20/12/2025
09:42 PM

El buen ladrón y su gran lección

El llamado “buen ladrón” no estaba colgado en la cruz por su buena conducta, cuando él mismo afirma que merecía estar sufriendo esa forma de morir tan cruel por sus maldades. De hecho la cruz estaba reservada para quienes cometían delitos graves contra el imperio y sus normas jurídicas. Este hombre padecía esta manera de ajusticiamiento tan horroroso junto con otro forajido que había sido condenado por las leyes romanas. Ambos, como muchos de los crucificados, estarían insultando a los soldados romanos, blasfemando, maldiciendo y muriendo con gran desesperación.

Pero al elevar a lo alto, en medio de ellos, al santo, al inocente, al verbo encarnado, sintieron ambos una corriente de emociones intensas que los hace reaccionar y reflexionar de dos maneras: 1. “Si eres tan milagroso, tan poderoso, por qué no nos bajas de aquí, o es que eres un impostor”. Esta afirmación iría acompañada de insultos y ofensas. La otra reacción: “Cállate, que este no ha cometido delito alguno. Tú y yo sí merecemos estar aquí. Te estás muriendo, guarda silencio e invoca a Dios”. Dos formas de ver la vida, de actuar ante la más grande injusticia, el crimen más espantoso, el acto más aberrante que se ha dado en la historia de la humanidad. Dos formas de reaccionar ante el mismo suceso: “nos están matando; nos queda poco tiempo de vida… veré en qué invierto este momento que me queda, maldiciendo e insultando, o pensando en mi salvación, invocando la misericordia del santo”. Libremente cada uno escogió su forma de morir, una para salvarse, la otra, para condenarse.

“Jesús, acuérdate de mí cuando estés en el Reino de los Cielos”… esta forma de actuar ante la más terrible realidad: se está muriendo una persona, no hay futuro, no hay manera de escaparse de esto, es obra del Espíritu Santo que iluminó al llamado “Buen Ladrón” y lo hizo confesar su fe en el Redentor, pero en un Salvador colgado del madero, manando sangre de múltiples heridas por los latigazos y más aún en sus manos y pies por los clavos. En alguien que está agonizando y casi no puede respirar y que demuestra una total indefensión, fragilidad e impotencia y que se está muriendo derrotado por sus enemigos, fracasado según el mundo y la ley judía.

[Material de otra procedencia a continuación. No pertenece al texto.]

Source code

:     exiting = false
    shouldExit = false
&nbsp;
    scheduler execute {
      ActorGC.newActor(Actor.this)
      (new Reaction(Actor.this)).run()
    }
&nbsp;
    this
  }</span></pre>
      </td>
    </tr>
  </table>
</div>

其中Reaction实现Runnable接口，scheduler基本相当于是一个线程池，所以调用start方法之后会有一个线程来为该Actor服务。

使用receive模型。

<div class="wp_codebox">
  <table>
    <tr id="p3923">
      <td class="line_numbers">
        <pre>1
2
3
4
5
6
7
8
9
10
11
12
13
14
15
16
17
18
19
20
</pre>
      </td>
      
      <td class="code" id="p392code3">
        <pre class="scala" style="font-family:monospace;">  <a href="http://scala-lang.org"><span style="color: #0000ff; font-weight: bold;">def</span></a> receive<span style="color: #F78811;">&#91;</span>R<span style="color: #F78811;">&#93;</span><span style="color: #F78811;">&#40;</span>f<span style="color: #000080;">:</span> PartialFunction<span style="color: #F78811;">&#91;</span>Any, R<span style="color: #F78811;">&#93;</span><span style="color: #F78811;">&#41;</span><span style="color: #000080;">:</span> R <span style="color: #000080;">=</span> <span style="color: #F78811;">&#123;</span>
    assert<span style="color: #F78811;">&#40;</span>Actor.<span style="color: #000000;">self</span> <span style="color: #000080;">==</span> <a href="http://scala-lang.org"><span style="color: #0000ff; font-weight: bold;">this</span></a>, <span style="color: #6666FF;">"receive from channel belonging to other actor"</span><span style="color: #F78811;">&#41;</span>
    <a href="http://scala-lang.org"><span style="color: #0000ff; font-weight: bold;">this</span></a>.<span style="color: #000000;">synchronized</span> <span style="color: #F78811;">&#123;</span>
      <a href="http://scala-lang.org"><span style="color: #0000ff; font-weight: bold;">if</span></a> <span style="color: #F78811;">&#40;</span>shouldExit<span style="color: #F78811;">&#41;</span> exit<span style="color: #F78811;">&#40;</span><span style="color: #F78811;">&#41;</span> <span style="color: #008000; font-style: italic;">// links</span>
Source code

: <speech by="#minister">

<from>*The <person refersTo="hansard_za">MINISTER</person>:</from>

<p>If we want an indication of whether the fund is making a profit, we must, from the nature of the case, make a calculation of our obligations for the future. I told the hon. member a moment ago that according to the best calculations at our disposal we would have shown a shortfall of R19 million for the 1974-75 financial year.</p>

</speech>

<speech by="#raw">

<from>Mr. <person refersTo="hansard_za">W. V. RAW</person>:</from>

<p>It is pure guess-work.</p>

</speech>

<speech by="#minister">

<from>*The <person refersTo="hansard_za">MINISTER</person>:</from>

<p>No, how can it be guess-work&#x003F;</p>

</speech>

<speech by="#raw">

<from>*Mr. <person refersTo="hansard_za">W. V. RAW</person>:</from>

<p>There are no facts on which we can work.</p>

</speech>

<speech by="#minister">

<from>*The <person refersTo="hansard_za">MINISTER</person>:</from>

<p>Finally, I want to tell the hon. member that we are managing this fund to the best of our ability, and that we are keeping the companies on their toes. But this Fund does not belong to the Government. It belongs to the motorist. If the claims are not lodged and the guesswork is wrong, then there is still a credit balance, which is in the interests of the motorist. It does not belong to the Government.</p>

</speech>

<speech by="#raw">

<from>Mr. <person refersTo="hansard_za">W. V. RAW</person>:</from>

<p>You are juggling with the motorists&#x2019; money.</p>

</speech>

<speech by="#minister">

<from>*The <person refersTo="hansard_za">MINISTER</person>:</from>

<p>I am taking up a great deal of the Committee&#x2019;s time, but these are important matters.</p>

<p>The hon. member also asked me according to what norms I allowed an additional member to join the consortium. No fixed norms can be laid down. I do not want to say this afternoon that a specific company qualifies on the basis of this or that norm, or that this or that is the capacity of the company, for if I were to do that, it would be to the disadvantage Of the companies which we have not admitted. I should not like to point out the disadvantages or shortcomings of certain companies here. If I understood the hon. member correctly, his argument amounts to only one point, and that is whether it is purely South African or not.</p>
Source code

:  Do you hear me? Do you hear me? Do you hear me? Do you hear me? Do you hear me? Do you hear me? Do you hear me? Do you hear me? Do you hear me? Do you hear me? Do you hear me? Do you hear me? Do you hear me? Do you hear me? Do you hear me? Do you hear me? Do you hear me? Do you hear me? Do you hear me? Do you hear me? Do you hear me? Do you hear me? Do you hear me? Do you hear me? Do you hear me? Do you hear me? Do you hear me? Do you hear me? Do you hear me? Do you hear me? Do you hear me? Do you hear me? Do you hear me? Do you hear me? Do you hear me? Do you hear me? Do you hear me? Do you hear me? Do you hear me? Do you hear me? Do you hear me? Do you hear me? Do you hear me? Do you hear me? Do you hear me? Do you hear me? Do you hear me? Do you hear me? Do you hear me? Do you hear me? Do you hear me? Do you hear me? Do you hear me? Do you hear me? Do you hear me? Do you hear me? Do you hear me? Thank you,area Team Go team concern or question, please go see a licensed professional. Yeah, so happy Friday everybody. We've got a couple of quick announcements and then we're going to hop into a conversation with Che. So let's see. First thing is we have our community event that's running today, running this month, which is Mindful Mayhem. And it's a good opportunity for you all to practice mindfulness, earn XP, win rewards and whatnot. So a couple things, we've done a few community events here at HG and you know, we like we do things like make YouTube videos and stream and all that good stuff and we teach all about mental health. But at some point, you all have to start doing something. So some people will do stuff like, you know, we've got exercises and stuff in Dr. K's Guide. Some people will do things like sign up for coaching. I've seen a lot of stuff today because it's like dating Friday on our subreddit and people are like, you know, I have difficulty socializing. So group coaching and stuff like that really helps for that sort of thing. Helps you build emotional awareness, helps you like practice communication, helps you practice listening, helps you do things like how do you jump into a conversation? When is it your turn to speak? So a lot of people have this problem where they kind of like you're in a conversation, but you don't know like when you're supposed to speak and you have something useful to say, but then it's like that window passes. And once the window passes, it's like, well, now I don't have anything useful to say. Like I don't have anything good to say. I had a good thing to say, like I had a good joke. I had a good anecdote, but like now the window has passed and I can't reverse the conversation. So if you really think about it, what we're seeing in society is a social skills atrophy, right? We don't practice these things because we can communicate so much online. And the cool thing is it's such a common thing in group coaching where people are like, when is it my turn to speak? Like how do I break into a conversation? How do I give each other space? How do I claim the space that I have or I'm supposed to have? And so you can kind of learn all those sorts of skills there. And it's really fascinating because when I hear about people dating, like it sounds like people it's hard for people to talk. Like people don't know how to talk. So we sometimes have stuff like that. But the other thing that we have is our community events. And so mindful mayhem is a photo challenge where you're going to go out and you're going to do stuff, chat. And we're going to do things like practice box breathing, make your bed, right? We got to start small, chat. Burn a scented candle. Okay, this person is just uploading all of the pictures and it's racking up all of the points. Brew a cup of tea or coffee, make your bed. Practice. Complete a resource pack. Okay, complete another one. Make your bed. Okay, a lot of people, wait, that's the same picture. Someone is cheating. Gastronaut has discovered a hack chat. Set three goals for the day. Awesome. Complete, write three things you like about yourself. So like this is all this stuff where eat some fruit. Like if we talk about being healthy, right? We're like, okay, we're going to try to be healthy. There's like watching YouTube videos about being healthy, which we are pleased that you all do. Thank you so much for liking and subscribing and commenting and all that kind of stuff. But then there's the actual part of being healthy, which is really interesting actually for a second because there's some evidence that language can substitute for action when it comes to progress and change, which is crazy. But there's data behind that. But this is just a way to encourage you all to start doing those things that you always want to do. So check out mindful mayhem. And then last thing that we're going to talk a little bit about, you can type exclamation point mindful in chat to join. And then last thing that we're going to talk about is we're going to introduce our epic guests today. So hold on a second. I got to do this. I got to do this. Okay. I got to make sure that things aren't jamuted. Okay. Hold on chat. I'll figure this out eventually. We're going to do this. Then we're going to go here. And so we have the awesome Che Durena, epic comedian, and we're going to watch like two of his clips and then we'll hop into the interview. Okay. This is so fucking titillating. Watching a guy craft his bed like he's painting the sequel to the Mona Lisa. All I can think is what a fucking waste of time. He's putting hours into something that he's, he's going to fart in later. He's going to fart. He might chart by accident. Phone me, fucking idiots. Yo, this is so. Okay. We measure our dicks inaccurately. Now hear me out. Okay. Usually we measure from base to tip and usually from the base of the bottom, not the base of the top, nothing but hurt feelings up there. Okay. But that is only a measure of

La fe del “Buen Ladrón” es grande, inmensa, porque no se basa en características de grandeza, poder y brillantez en el que colgaba de la cruz, sino en la visión de una piltrafa humana, que se moría lentamente, y que únicamente hablaba con su Dios y con su madre. Su confesión de fe es única porque cree que en ese pobre hombre, humillado, maltratado, que se desangra y se asfixia, que queda abandonado por todos, que está desnudo y su cuerpo lleno de moscas que se posaban en sus heridas, ese era el Hijo de Dios. Qué fe tan grande, tan única, sublime, excelsa, bella, iluminada e iluminadora, que se traduce en un sonoro y precioso grito: “Acuérdate de mí cuando estés en el Reino de los Cielos”.

“Hoy mismo estarás conmigo en el paraíso”, le contestó Jesús. Esa fe superó la crisis y pérdida de fe de los discípulos y conquistó la misericordia divina porque le arrancó al Corazón de Jesús una promesa maravillosa, la de estar con él en el cielo y para siempre. Se cruzaron ambas miradas y se unieron esos dos corazones, el del Redentor y el del que estaba siendo salvado. Es un diálogo hermoso, profundo, consolador para nosotros. No importó la historia de aquél hombre, sus pecados pasados, sus crímenes, sino un corazón arrepentido, dispuesto al cambio, que se encontró con el Señor, lo descubrió, lo aceptó y lo proclamó. Y el Señor lo salvó.

Después del consuelo de su madre, que lo acompañó hasta el final, que fortaleció su alma y alivió el dolor de la tortura mental y emocional que experimentaba el Maestro al sentirse abandonado por los discípulos, despreciado y burlado por el populacho, la confesión pública de fe del Buen Ladrón, es el bálsamo humano que hace menos triste y angustiosa la pasión de Jesús.

Y se fue al cielo con Jesús y fue el primero en entrar, seguido por los patriarcas y profetas, los santos del Antiguo Testamento y todos los de buena voluntad que en el mundo esperaban en el reino de los muertos la Resurrección de Jesús. Sí, fue el primero, demostrando la misericordia de Dios que busca siempre que cambiemos el corazón, dejemos atrás la maldad, aceptemos a Cristo como nuestro Salvador y dediquemos el resto de nuestra vida a estar con él, con quien somos invencibles.